O segredo da vida, nesse tempo africano, estava
mais na minha sobrevivência física do que na força
ou na fortuna desses pobres soldados, sujeitos
como estavam a serem feridos ou a virem morrerme
às mãos. Eu, furriel enfermeiro, representava
uma caução contra a morte. A fé vogava à tona de
uma sobrevivência moral – mas comigo no centro.
Por isso, vinham eles oferecer-se e pedir-me que
os aceitasse como meus guarda-costas. Mas
guardar-me a mim como, se tudo na guerra era um
mistério da ordem do invisível, excepto a morte? O
caso é que o inimigo nunca se via nas emboscadas
que nos montava; as balas passavam por nós como
sopros de abelhas rente aos ouvidos; as minas e
armadilhas só o eram de verdade se nos
apanhassem, por mero acaso, nos misteriosos
trilhos do mato.

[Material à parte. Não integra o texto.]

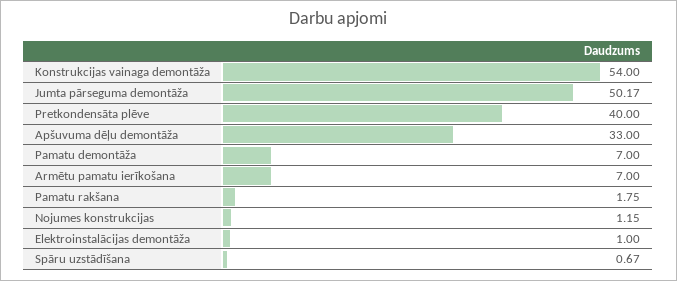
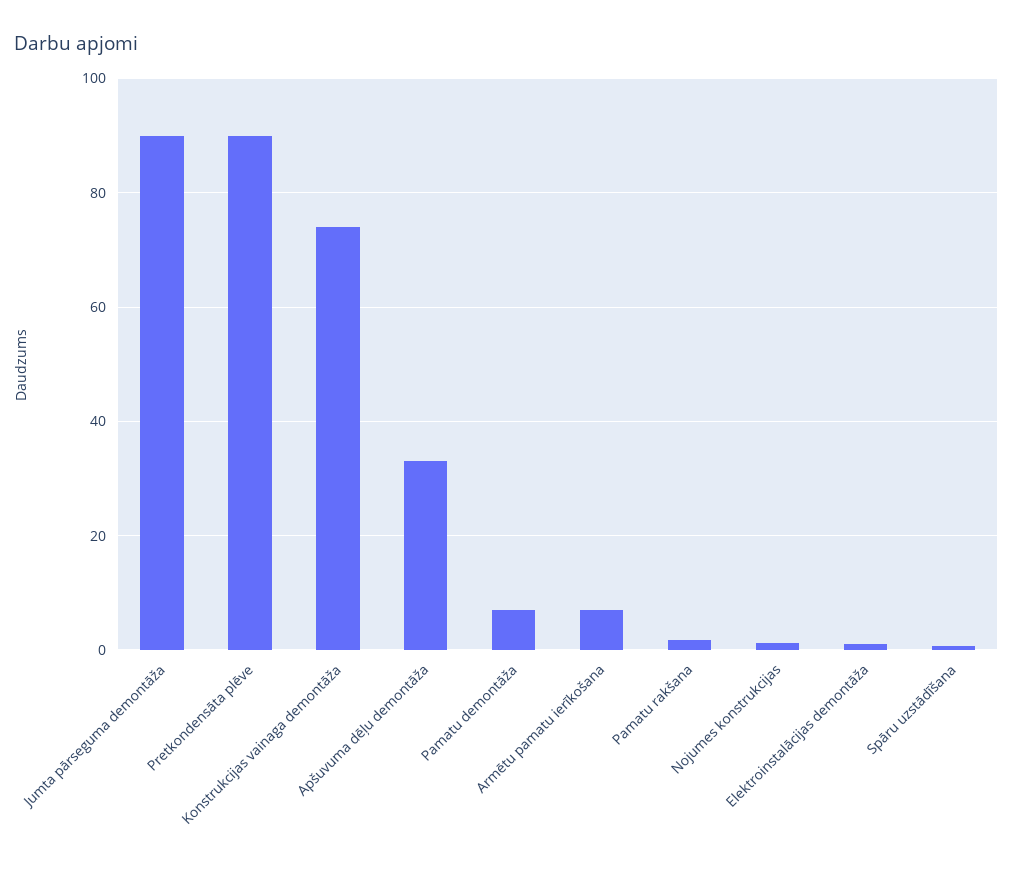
Konstrukcijas vainaga demontāža: 54 -> 74
Jumta pārseguma demontāža: 50.17 -> 90
Pretkondensāta plēve: 40 -> 90

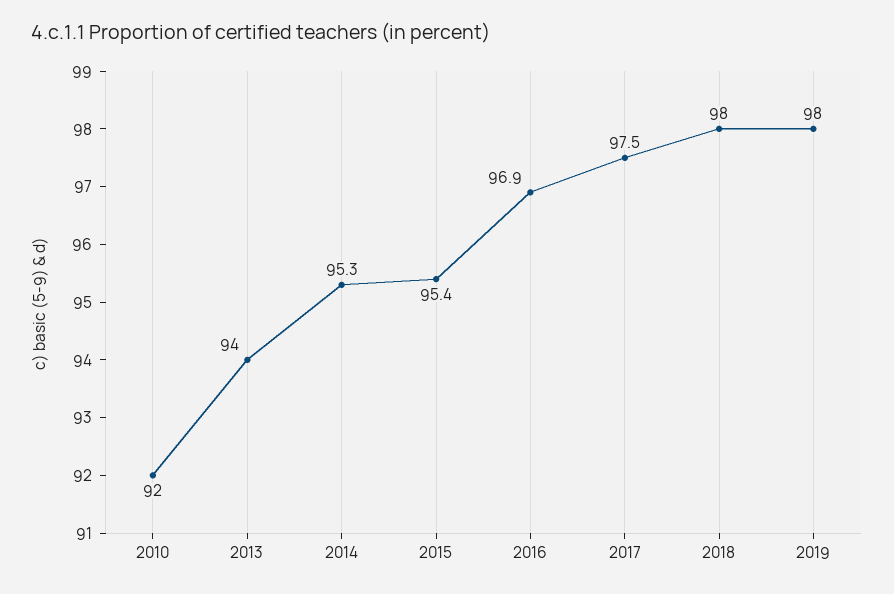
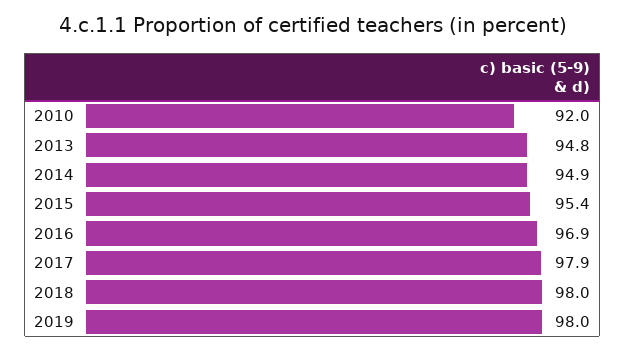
2013: 94 -> 94.8
2014: 95.3 -> 94.9
2017: 97.5 -> 97.9

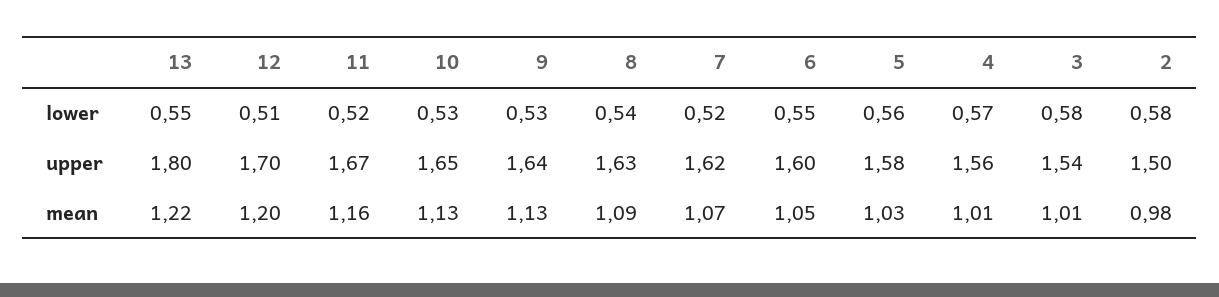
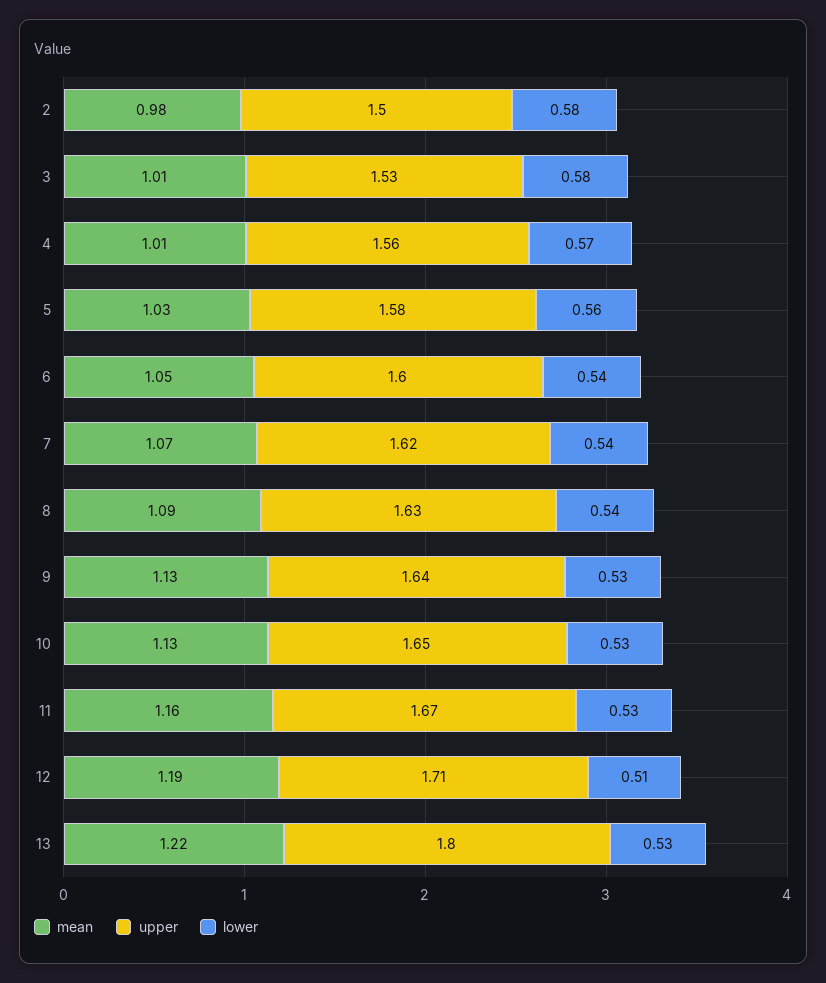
lower, 13: 0.55 -> 0.53
lower, 11: 0.52 -> 0.53
lower, 7: 0.52 -> 0.54
lower, 6: 0.55 -> 0.54
upper, 12: 1.7 -> 1.71
upper, 3: 1.54 -> 1.53
mean, 12: 1.2 -> 1.19

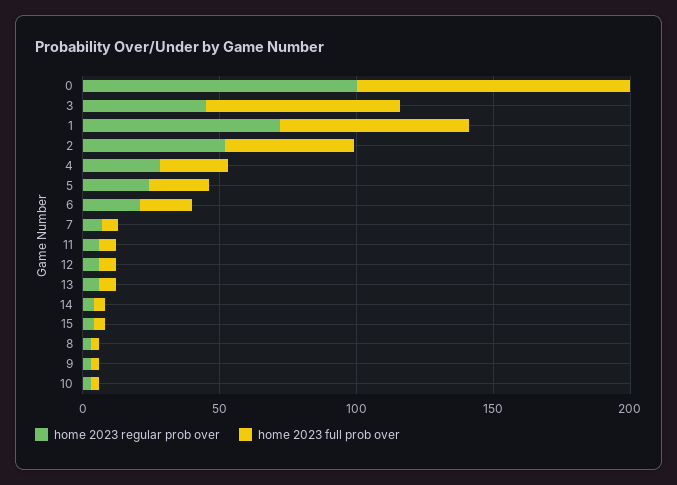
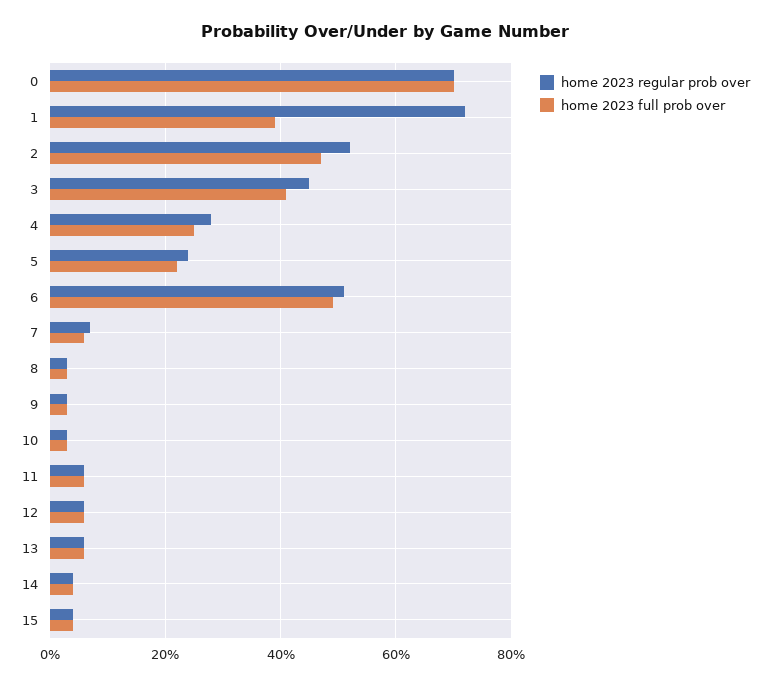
home 2023 regular prob over, 0: 100 -> 70
home 2023 full prob over, 0: 100 -> 70
home 2023 full prob over, 3: 70 -> 40
home 2023 full prob over, 1: 70 -> 40
home 2023 regular prob over, 6: 20 -> 50
home 2023 full prob over, 6: 20 -> 50

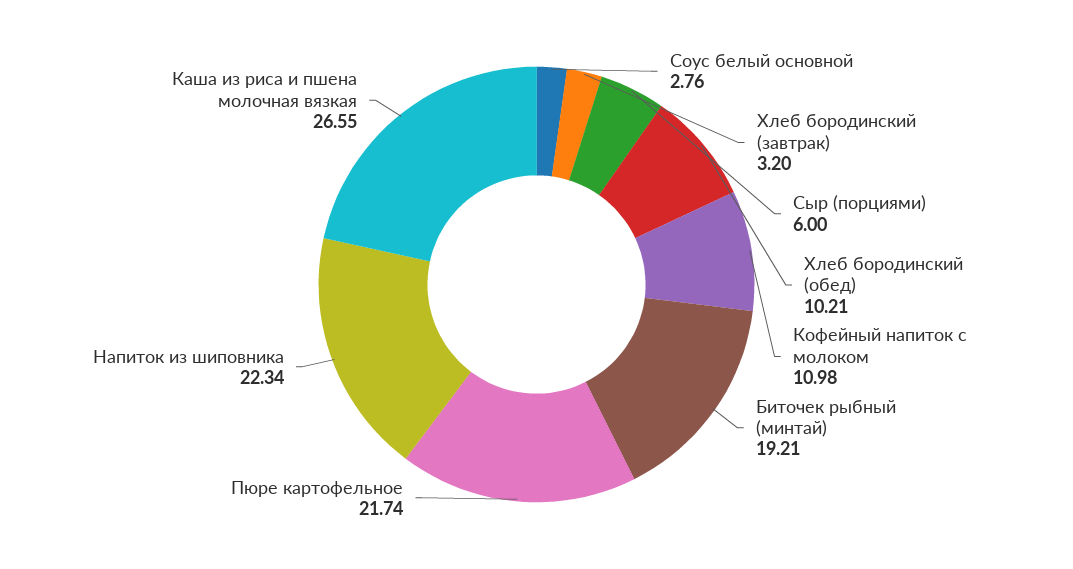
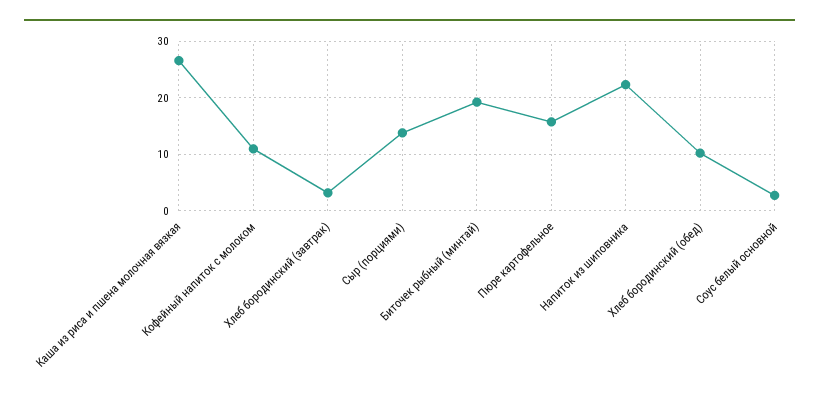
Сыр (порциями): 6 -> 14
Пюре картофельное: 21.74 -> 16

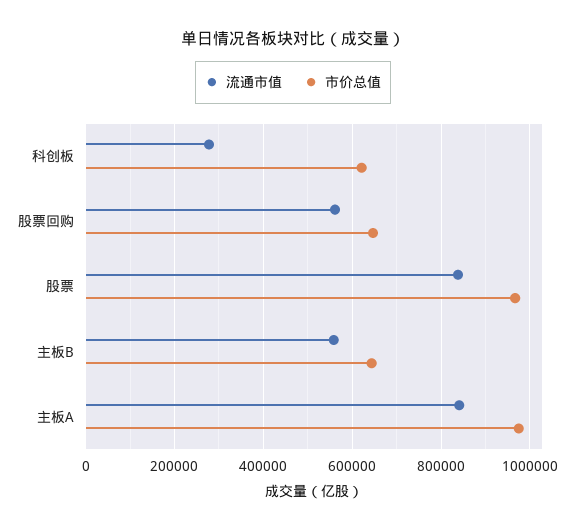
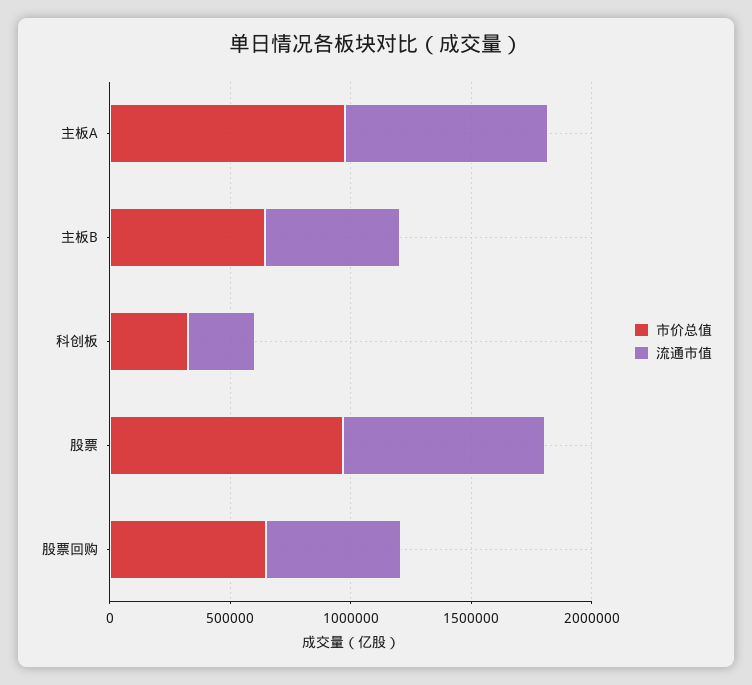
市价总值, 科创板: 620000 -> 300000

A mentira da fidelidade desses
soldados para comigo não representava senão uma
conveniência sem orgulho, um egoísmo apenas
hipotético, uma mentira sob a condição de ser eu a
salvar-lhes a pele nos momentos críticos da guerra.
Pretendiam guardar-me, sim; pois que, não
morrendo eu, eles tinham mais uma pequena
hipótese de virem a ser salvos por mim num
momento crítico.
No casamento, a relação entre mentira e fidelidade
é ainda pior. O homem casado é fiel à esposa
porque se esquece durante a maior parte do tempo
que é casado, e tangido por um contrato com
cláusulas penais específicas, a mais decisiva das
quais institui a fidelidade como dever contratual
público e como direito do outro sobre ele. O
homem é quem mais depressa perde a consciência
conjugal. A mulher adúltera nem por isso: vive no
pânico da mentira, disfarça mal a culpa, esconde o
remorso da conjugalidade por ela traída, e mente
baixando os olhos, incapaz de olhar nos olhos
aquele a quem traiu. Podemos esquecer-nos dos
amigos: ainda assim só os mais verdadeiros nos
serão fiéis. Somos infiéis ao trabalho e ao emprego
por uma questão de fidelidade ao esquecimento e
à mentira. O que devemos a nós mesmos é não só
uma questão de causa perdida, mas sobretudo um
elogio à nossa capacidade de estabelecer um jogo
perverso com a realidade. A fidelidade é a nossa
Mãe Grande, a única e numerosa mulher de que
falava o poeta Ruy Belo, a maior de todas as
virtudes conjugais. Nós é que não somos filhos
dela – nem dessa Mãe, nem dessa mulher.